• **Transcribed page contents**
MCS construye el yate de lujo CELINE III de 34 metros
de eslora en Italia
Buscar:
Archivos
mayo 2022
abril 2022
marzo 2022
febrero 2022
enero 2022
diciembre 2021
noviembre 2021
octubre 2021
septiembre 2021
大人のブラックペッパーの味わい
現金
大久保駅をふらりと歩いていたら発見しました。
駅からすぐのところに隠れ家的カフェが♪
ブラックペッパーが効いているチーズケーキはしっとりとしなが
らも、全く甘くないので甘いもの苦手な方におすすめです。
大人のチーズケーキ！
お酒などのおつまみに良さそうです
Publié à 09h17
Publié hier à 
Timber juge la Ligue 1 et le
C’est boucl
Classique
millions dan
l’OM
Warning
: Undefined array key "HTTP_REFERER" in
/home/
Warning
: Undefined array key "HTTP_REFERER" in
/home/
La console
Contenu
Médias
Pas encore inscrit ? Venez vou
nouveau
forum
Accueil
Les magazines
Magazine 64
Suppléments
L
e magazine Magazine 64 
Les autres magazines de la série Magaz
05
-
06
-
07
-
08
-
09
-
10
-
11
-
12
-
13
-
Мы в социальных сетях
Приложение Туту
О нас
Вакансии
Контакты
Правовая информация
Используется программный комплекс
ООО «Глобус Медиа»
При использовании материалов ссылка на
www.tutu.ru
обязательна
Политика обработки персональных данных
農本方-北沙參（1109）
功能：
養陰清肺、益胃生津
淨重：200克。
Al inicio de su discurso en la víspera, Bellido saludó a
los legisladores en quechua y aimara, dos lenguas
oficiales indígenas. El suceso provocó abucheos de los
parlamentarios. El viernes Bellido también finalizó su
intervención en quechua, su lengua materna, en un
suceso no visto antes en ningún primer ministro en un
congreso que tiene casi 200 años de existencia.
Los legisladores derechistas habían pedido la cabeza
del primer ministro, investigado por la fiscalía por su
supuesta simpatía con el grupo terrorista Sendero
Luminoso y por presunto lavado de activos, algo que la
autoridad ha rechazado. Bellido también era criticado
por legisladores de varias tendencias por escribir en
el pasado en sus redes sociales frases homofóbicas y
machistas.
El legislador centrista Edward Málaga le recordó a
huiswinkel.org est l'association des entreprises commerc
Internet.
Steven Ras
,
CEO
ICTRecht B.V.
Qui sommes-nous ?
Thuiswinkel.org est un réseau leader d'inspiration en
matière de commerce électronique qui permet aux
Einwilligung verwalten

• **WHAT IS EXPECTED**
Count of lines with "legisladores": please work it out for the entries above and give the number by itself.

• **THE COMPLETED TASK**
3